Oxytocin: I look forward to it. I'm going to hold off further commentary of my own until I've heard more of your side. It's a very interesting issue, and certainly deserves (even requires) the extra depth debate can add to it. I'm a student.

16. Genes Tied to Bad Reactions to Antidepressant Drug

Comment #74395 by A. Person on September 28, 2007 at 2:17 pm

Antidepressants aren't the subject of "hysteria", it's a serious and well-established concern. The FDA isn't subject to hysteria, they're a serious organization. In clinical trials with most SSRIs, those getting the drug are roughly twice as likely to think of killing themselves or develop psychotic symptons (hallucinations, delusions, etc) as those getting placebo. The simple explanation is that the drugs make people want to kill themselves. Anywhere outside of a drug trial, if someone thinks of killing themselves, it is considered more likely that they will then kill themselves.

However, in the interest of making the drug sound safe, they insist that suicidal ideas from a drug in no way contribute to suicidal actions. This is basically the same as asserting that, if I have two friends, and one says he's thinking of blowing his brains out, and the other one says he's feeling depressed, I should worry equally about the likelihood that they will kill themselves. It is, in other words, stupid.
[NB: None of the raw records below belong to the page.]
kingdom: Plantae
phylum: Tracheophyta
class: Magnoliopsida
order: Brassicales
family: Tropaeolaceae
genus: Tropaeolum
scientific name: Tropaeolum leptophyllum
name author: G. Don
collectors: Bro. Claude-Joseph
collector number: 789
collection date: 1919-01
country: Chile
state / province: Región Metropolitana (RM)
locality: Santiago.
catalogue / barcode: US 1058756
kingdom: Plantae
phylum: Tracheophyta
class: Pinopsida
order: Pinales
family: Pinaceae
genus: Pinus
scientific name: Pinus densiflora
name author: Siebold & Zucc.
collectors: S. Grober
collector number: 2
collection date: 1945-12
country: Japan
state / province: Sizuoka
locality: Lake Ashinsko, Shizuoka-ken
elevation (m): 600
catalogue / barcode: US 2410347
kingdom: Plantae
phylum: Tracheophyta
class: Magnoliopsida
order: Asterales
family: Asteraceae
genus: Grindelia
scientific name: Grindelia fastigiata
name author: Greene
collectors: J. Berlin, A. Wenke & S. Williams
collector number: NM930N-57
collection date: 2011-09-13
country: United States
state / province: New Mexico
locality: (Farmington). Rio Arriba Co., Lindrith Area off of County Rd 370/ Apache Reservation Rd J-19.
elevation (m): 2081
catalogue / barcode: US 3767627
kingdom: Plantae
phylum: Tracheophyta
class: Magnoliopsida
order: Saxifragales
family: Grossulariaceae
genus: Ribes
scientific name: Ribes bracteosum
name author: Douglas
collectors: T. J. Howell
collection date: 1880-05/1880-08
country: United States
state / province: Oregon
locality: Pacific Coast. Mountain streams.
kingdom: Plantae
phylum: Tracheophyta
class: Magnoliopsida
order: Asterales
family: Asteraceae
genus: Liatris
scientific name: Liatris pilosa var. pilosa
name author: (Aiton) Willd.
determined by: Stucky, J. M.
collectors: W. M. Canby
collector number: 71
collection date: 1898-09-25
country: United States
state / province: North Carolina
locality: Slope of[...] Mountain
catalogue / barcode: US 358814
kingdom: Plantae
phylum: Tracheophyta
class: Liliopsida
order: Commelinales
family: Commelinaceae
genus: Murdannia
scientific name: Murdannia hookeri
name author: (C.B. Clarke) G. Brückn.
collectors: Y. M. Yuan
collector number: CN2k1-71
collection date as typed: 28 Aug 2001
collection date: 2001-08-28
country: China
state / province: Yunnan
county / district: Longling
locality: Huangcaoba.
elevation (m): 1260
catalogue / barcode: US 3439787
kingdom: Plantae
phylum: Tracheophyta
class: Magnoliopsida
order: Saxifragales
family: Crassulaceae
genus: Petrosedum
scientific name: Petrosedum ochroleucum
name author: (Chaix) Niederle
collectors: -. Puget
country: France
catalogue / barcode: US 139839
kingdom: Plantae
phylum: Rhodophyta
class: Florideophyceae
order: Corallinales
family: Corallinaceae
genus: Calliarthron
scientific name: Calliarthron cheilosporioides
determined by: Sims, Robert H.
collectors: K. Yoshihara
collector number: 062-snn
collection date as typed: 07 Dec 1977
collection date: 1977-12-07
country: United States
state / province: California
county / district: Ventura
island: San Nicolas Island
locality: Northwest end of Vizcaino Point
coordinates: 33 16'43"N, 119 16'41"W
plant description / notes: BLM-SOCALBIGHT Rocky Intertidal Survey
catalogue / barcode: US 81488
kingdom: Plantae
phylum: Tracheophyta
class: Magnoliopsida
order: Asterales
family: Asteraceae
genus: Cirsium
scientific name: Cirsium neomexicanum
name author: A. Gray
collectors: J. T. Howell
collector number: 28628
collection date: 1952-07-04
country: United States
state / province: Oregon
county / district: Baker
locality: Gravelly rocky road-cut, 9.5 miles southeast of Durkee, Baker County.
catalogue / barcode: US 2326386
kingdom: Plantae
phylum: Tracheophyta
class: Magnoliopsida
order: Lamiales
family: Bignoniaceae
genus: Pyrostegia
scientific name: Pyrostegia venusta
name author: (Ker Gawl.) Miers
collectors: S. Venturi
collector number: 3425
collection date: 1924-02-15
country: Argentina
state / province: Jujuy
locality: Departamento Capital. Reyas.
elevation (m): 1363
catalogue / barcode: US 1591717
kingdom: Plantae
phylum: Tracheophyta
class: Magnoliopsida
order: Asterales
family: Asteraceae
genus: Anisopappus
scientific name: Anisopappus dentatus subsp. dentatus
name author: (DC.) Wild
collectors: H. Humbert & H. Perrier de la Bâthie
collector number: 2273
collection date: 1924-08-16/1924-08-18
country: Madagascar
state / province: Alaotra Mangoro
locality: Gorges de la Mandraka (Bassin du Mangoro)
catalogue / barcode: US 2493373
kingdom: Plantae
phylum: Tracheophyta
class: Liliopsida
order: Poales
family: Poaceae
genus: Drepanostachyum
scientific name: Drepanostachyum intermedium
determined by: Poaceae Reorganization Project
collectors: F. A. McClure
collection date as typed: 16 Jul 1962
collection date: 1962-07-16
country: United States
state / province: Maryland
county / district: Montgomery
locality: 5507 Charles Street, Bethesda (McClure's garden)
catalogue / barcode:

The reason suicides almost never occur during drug trials are that they screen patients looking for relatively mild cases, and that the patients are monitored very closely. Most drug trials have checkins weekly, if that infrequently, whereas a real psychiatrist who has given a suicidal-ideation-inducing dose of medication will likely not see that patient again for months to years unless the patient wants to come in. When you consider that the patients are already ill, medicated, and often children, it's not surprising they often fail to take this initiative.

If those doing research want to assert that it's simply "extra energy" that causes extra suicidal ideation, and the drugs are really safe, they can try to produce evidence to support that theory. Given that it's a fairly unsupported hypothesis in antidepressants and that it is far more likely that suicidal thought leads to suicidal actions, it ought to require special effort on the part of those making the assertion. This is something that has not been done.

It's worth remembering that psychiatry proper is an extremely young science, fifty years removed from the era of lobotomies, which oodles of anecdotal reports insisted worked great, thanks to how nonscientific observations can and do work. Psychiatry is also a little over a hundred years from Freud promoting cocaine and radical nose surgery as cure-alls, though he was part of the cure for that problem as well. It's also worth remembering that drug companies, apart from much idiot vaccine hysteria, really have quashed drug trials in many other classifications regarding the potential dangers of their products.

... also, hi. I made an account to say this.